■ What you need to do: List every historical warship named in the fleet article below.

■ Document text:

════════════════════

Of the rest of my ships, I don’t think there’s too much that’s that controversial. I went with Home One over Defiance for a couple reasons. The first is that the synergy with Gunnery Teams is actually pretty strong. Even with Leading Shots rerolls, I pretty consistently either had an accuracy or a blank red, and Home One made up the difference. Had I chosen Defiance, my Advanced Gunnery objective would have been much more intimidating, and I probably would have used XI7s instead of QBTs that I did bring to enable long range rerolls (and thank God for it because more than once that saved my hide), but that would have hurt the power of the MC75 a lot, and for various reason I’ll get into in the battle report, Home One’s guaranteed accuracies were crucial to victory all day.
The MC80 also has Strategic Advisor because this is a post-Wave-7 world and as much as we all moan and groan, it’s the standard for a reason. Without that activation I would have been in more trouble every game I played. Similarly for the flotillas, Comms Net, Leia Officer, Ahsoka Tano put in work every game. I had at one point considered Hondo (obligatory “A friend to all!”), and I think in each of my four games, I had a different set of officers I would have preferred, but I’m not sad about the choices I did make and go with.
The final trick up this list’s sleeve is the solo VCX. One of the big issues that battleship-heavy lists face is the objective suite. The red is rarely the issue, but for that reason, your yellow and blue have to be much stronger and you have to genuinely gain from their use. Advanced Gunnery and Hallway Fight (Blockade Run) speak for themselves, but the others all have tradeoffs. Contested Outpost is straightforward and denies the station to enemy squads, but you also telegraph your movement plan pretty heavily and is not that hard for the other guy to score on. Similarly, Dangerous Territory helps your maneuver plan a bit, but it’s child’s play to cut down to only a few points of margin. Solar Corona is boring, and doesn’t score, and while Planetary Ion Cannon does add a few dice to my net armament, again it doesn’t score and it’s not impossible to outfly, especially with Strategic.
I knew I wouldn’t have the points to run a stiff squadron screen, so here the VCX is pretty expendable and only crucial round 1. I don’t have to have an extended battle with another heavy Strategic list (go away, John, you have your own article to write) to grab either the VIP or the first Intel Sweep token and haul all available butt out of there. This gimmick was pretty unhelpful all day, but that gets into some matchup things I”ll detail when we get there.
One last thing before I get into the games, the title of this article and the naming convention for this fleet is probably bothering the most of you that did not spend their youth on detailed military history. Like I mentioned a while ago, the original name for this fleet was Hood and Prince of Wales, a reference to HMS Hood and HMS Prince of Wales, two British battleships (arguably a battlecruiser and a battleship respectively) sortied in May of 1941 to defeat the Nazi battleship Bismarck and her cruiser escort Prinz Eugen. While an accurate name (two dissimilar heavy warships, one of which traded speed for protection and vice versa), it’s not exactly auspicious. At the Battle of Denmark Strait, after only a handful of salvos, HMS Hood was hit by an extremely lucky shot from Bismarck that appears to have detonated the ship’s magazine and obliterated the famous warship, leaving only three survivors of 1418 aboard. Prince of Wales was forced out of the action shortly thereafter, and Bismarck and Prinz Eugen broke out into the North Atlantic, the former later sunk by the combined action of every Royal Navy capital ship within 2000 miles. Prince of Wales herself was sunk less than eight months later trying to relieve the British base at Singapore from Japanese air attack. Like I said, inauspicious.

════════════════════

■ Given entries:
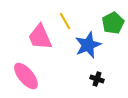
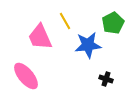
blue star: rotated 16 degrees clockwise
black cross: moved 9 px right
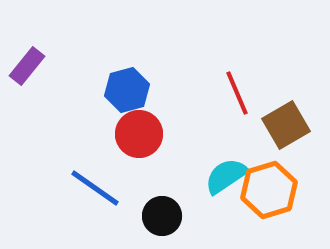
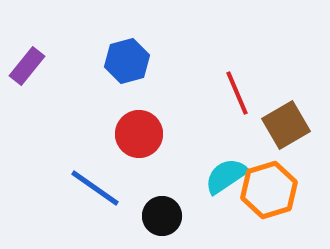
blue hexagon: moved 29 px up
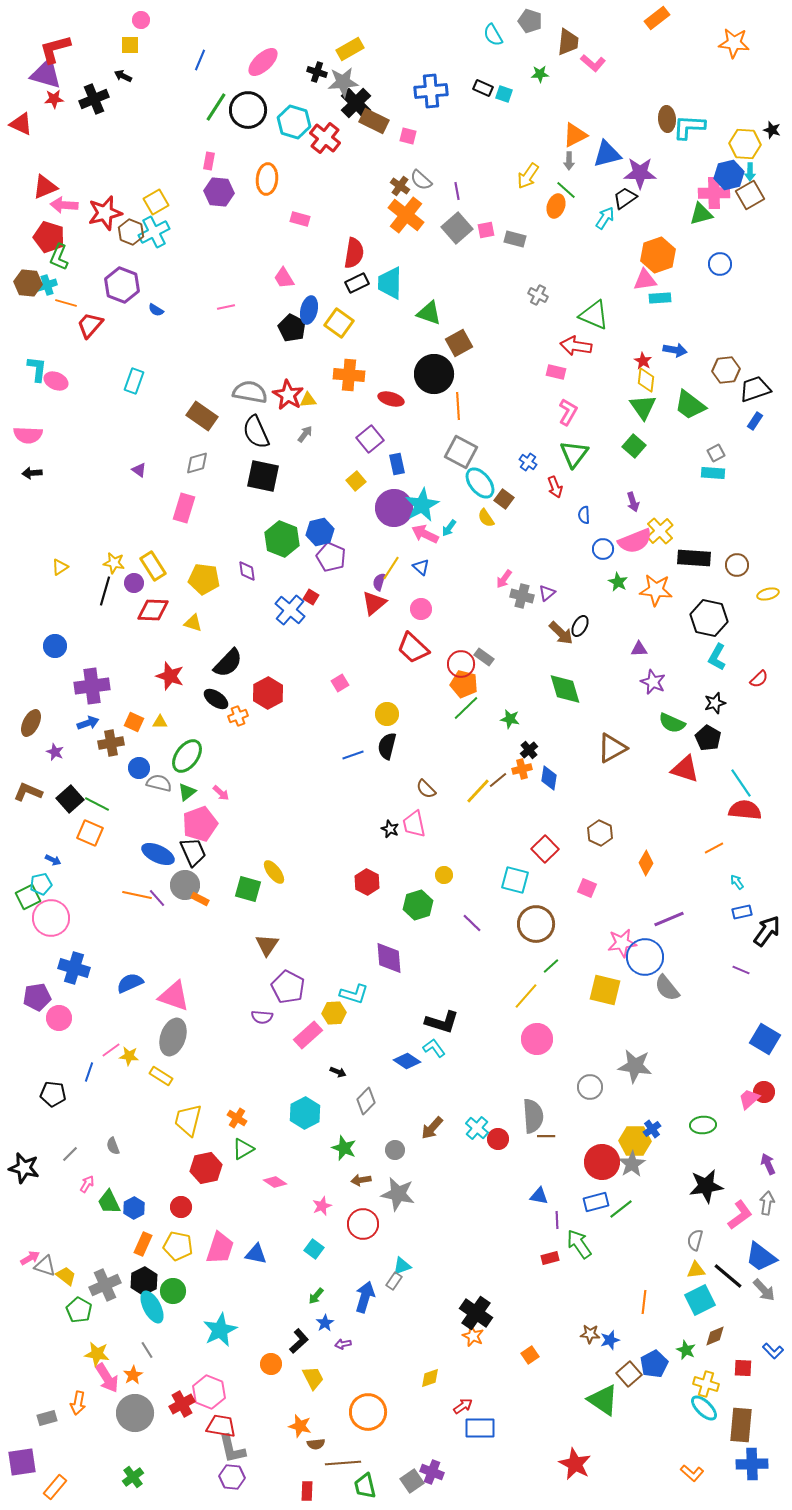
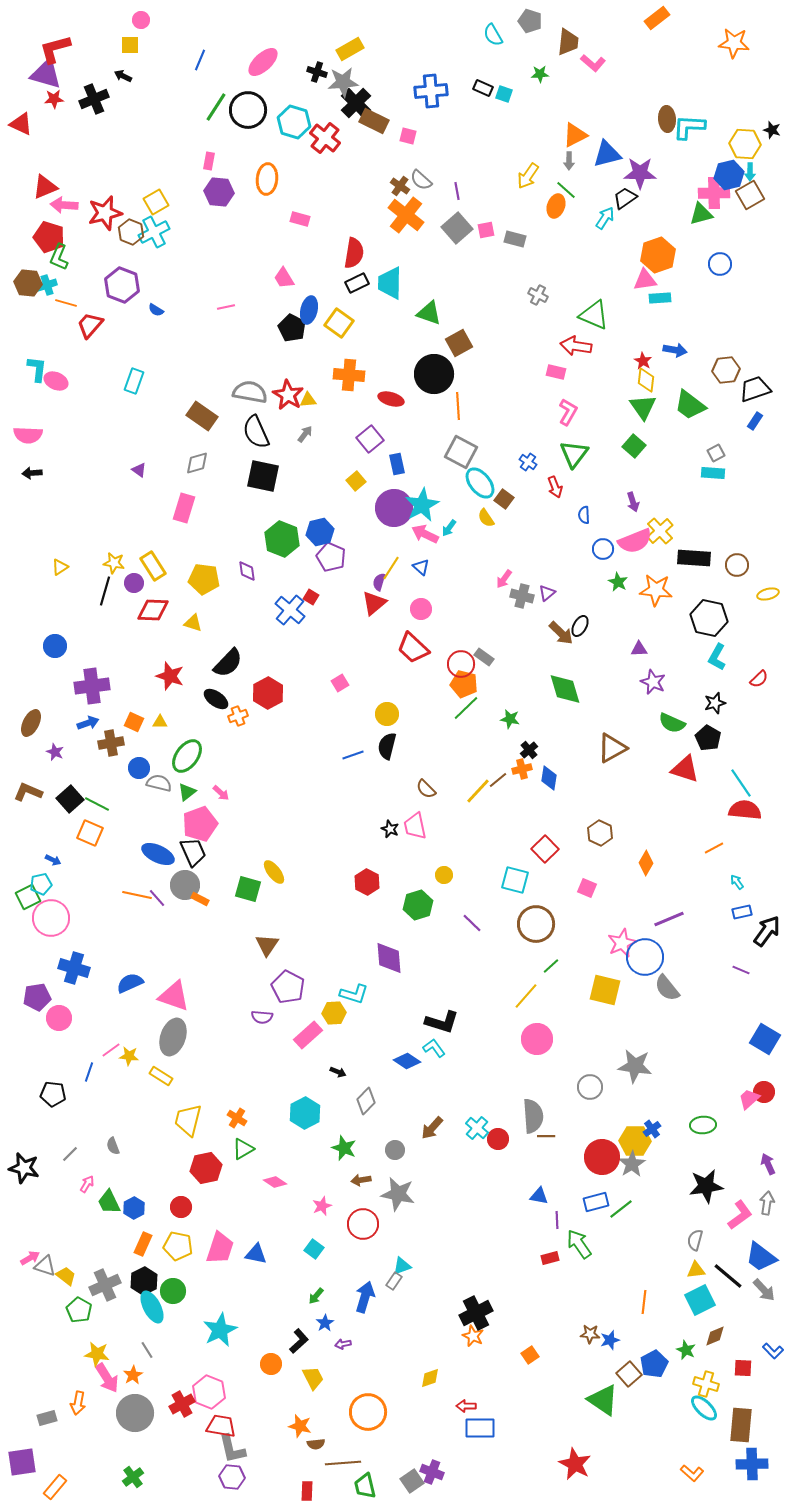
pink trapezoid at (414, 824): moved 1 px right, 2 px down
pink star at (622, 943): rotated 16 degrees counterclockwise
red circle at (602, 1162): moved 5 px up
black cross at (476, 1313): rotated 28 degrees clockwise
red arrow at (463, 1406): moved 3 px right; rotated 144 degrees counterclockwise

════════════════════

■ Output for this task: HMS Hood, HMS Prince of Wales, Bismarck, Prinz Eugen